After the doctors call brain death as resuscitation has a two hour window. After that brain death follows due to lack of blood.
 

Valjean

Veteran Member
Premium Member
Not "suspended animation," and not the first time. Cooling regimens are used all the time in hospital, and people have been icing injuries...well... since we had ice.
 

Shad

Veteran Member
Not "suspended animation," and not the first time. Cooling regimens are used all the time in hospital, and people have been icing injuries...well... since we had ice.

Icing an injury is nothing like suspended animation.
 

Stevicus

Veteran Member
Staff member
Premium Member
Quite true, and neither is this new modality. Certainly not comparable to the sleep pods in sci-fi films or a hibernating woodchuck.

They mentioned that in the article, that they're not trying to "send people off to Saturn." They're just using this method to buy extra time to save patients who are victims of acute trauma.

Maybe there were other times this was done and maybe the article is incorrect about it being the first time. I can't really speak to that. But it seems a noteworthy development just the same.
 

Shad

Veteran Member
Quite true, and neither is this new modality. Certainly not comparable to the sleep pods in sci-fi films or a hibernating woodchuck.

I think this procedure can be used as a point of developed in space travel. It isn't comparable due to the short time limit.
 

Valjean

Veteran Member
Premium Member
They mentioned that in the article, that they're not trying to "send people off to Saturn." They're just using this method to buy extra time to save patients who are victims of acute trauma.

Maybe there were other times this was done and maybe the article is incorrect about it being the first time. I can't really speak to that. But it seems a noteworthy development just the same.
Good point. The new modality is, indeed, noteworthy, but I see it as just the latest advance in an ongoing medical technology. In my own ER -- a level one trauma center -- we were doing supercooling trials for such things as traumatic brain injuries twenty or more years ago.
 

Valjean

Veteran Member
Premium Member
Sure. However keep in mind we are using the technological route instead of a natural ability.
Once we understand the metabolic processes, though, we can incorporate this knowledge into our technology.
Sometimes silly-sounding research can result in huge medical and technological breakthroughs.
 

Heyo

Veteran Member
Good point.
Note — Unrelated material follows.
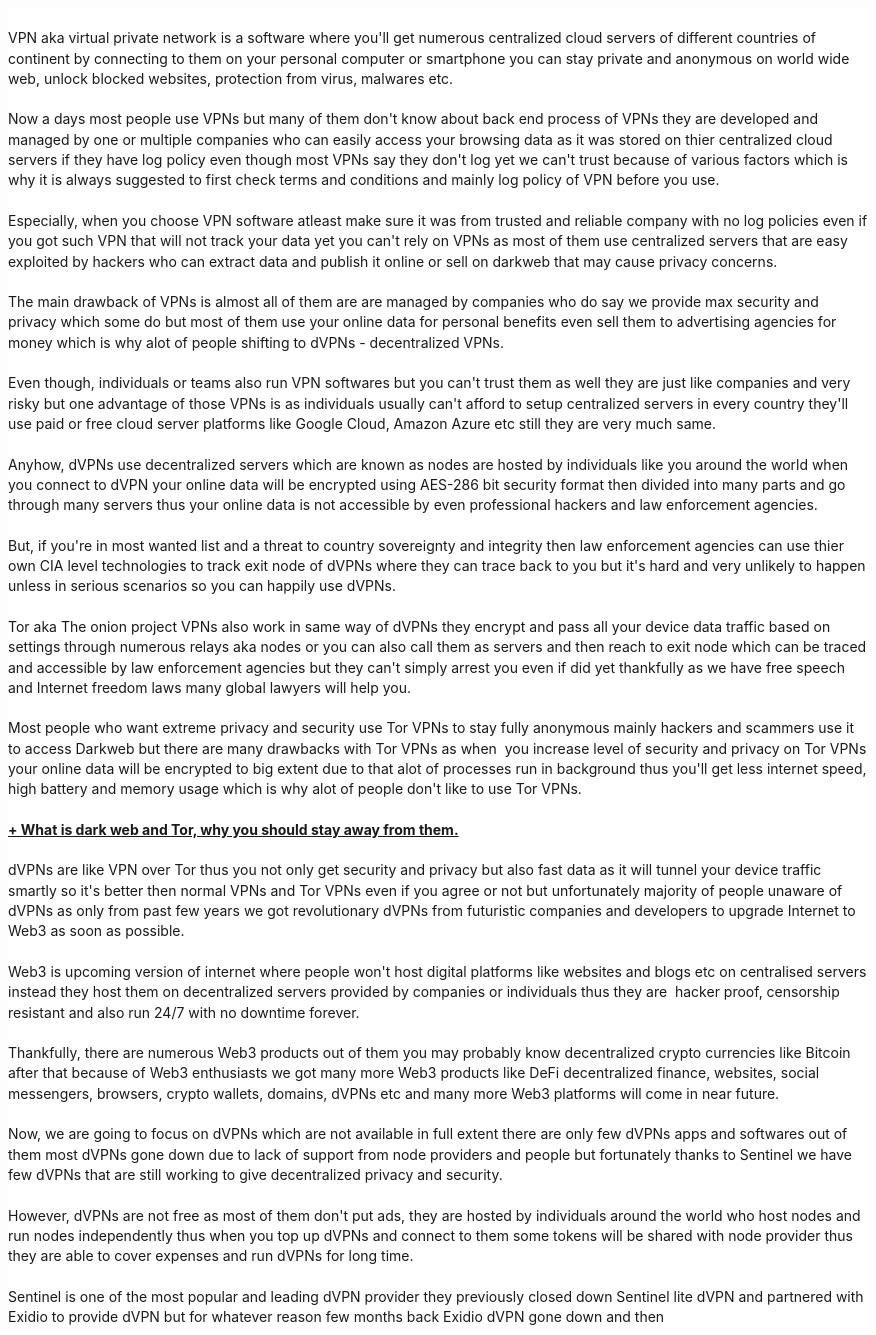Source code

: </div><div><br></div><div>VPN aka virtual private network is a software where you'll get numerous centralized cloud servers of different countries of continent by connecting to them on your personal computer or smartphone you can stay private and anonymous on world wide web, unlock blocked websites, protection from virus, malwares etc.</div><div><br></div><div>Now a days most people use VPNs but many of them don't know about back end process of VPNs they are developed and managed by one or multiple companies who can easily access your browsing data as it was stored on thier centralized cloud servers if they have log policy even though most VPNs say they don't log yet we can't trust because of various factors which is why it is always suggested to first check terms and conditions and mainly log policy of VPN before you use.</div><div><br></div><div>Especially, when you choose VPN software atleast make sure it was from trusted and reliable company with no log policies even if you got such VPN that will not track your data yet you can't rely on VPNs as most of them use centralized servers that are easy exploited by hackers who can extract data and publish it online or sell on darkweb that may cause privacy concerns.</div><div><br></div><div>The main drawback of VPNs is almost all of them are are managed by companies who do say we provide max security and privacy which some do but most of them use your online data for personal benefits even sell them to advertising agencies for money which is why alot of people shifting to dVPNs - decentralized VPNs.</div><div><br></div><div>Even though, individuals or teams also run VPN softwares but you can't trust them as well they are just like companies and very risky but one advantage of those VPNs is as individuals usually can't afford to setup centralized servers in every country they'll use paid or free cloud server platforms like Google Cloud, Amazon Azure etc still they are very much same.</div><div><br></div><div>Anyhow, dVPNs use decentralized servers which are known as nodes are hosted by individuals like you around the world when you connect to dVPN your online data will be encrypted using AES-286 bit security format then divided into many parts and go through many servers thus your online data is not accessible by even professional hackers and law enforcement agencies.&nbsp;</div><div><br></div><div>But, if you're in most wanted list and a threat to country sovereignty and integrity then law enforcement agencies can use thier own CIA level technologies to track exit node of dVPNs where they can trace back to you but it's hard and very unlikely to happen unless in serious scenarios so you can happily use dVPNs.</div><div><br></div><div>Tor aka The onion project VPNs also work in same way of dVPNs they encrypt and pass all your device data traffic based on settings through numerous relays aka nodes or you can also call them as servers and then reach to exit node which can be traced and accessible by law enforcement agencies but they can't simply arrest you even if did yet thankfully as we have free speech and Internet freedom laws many global lawyers will help you.</div><div><br></div><div>Most people who want extreme privacy and security use Tor VPNs to stay fully anonymous mainly hackers and scammers use it to access Darkweb but there are many drawbacks with Tor VPNs as when&nbsp; you increase level of security and privacy on Tor VPNs your online data will be encrypted to big extent due to that alot of processes run in background thus you'll get less internet speed, high battery and memory usage which is why alot of people don't like to use Tor VPNs.</div><div><br></div><div><b><a href="https://www.techtracker.in/2022/06/what-is-dark-web-and-tor-why-you-should.html">+ What is dark web and Tor, why you should stay away from them.</a></b></div><div><br></div><div>dVPNs are like VPN over Tor thus you not only get security and privacy but also fast data as it will tunnel your device traffic smartly so it's better then normal VPNs and Tor VPNs even if you agree or not but unfortunately majority of people unaware of dVPNs as only from past few years we got revolutionary dVPNs from futuristic companies and developers to upgrade Internet to Web3 as soon as possible.</div><div><br></div><div>Web3 is upcoming version of internet where people won't host digital platforms like websites and blogs etc on centralised servers instead they host them on decentralized servers provided by companies or individuals thus they are&nbsp; hacker proof, censorship resistant and also run 24/7 with no downtime forever.</div><div><br></div><div>Thankfully, there are numerous Web3 products out of them you may probably know decentralized crypto currencies like Bitcoin after that because of Web3 enthusiasts we got many more Web3 products like DeFi decentralized finance, websites, social messengers, browsers, crypto wallets, domains, dVPNs etc and many more Web3 platforms will come in near future.</div><div><br></div><div>Now, we are going to focus on dVPNs which are not available in full extent there are only few dVPNs apps and softwares out of them most dVPNs gone down due to lack of support from node providers and people but fortunately thanks to Sentinel we have few dVPNs that are still working to give decentralized privacy and security.</div><div><br></div><div>However, dVPNs are not free as most of them don't put ads, they are hosted by individuals around the world who host nodes and run nodes independently thus when you top up dVPNs and connect to them some tokens will be shared with node provider thus they are able to cover expenses and run dVPNs for long time.</div><div><br></div><div>Sentinel is one of the most popular and leading dVPN provider they previously closed down Sentinel lite dVPN and partnered with Exidio to provide dVPN but for whatever reason few months back Exidio dVPN gone down and then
The new modality is, indeed, noteworthy, but I see it as just the latest advance in an ongoing medical technology. In my own ER -- a level one trauma center -- we were doing supercooling trials for such things as traumatic brain injuries twenty or more years ago.
I knew of cooling to around 28° C for e.g. open heart surgery but 10 to 15° is the first time I've heard of (and exchanging all the blood for saline solution).
 

Revoltingest

Pragmatic Libertarian
Premium Member
They mentioned that in the article, that they're not trying to "send people off to Saturn." They're just using this method to buy extra time to save patients who are victims of acute trauma.

Maybe there were other times this was done and maybe the article is incorrect about it being the first time. I can't really speak to that. But it seems a noteworthy development just the same.
Is it too soon to talk of sending'm to Uranus instead?
(It's much closer.)
 

Brickjectivity

wind and rain touch not this brain
Staff member
Premium Member
Once we understand the metabolic processes, though, we can incorporate this knowledge into our technology.
Sometimes silly-sounding research can result in huge medical and technological breakthroughs.
Valjean, maybe its better if we don't research all of this? Its neat, but imagine if we really could perfectly stop a person's metabolism. This might be used for many unethical pursuits such as to save prison space or to traffic people or to smuggle soldiers. I guess its a derail. Different thread perhaps. We can discuss it if we ever reach that line.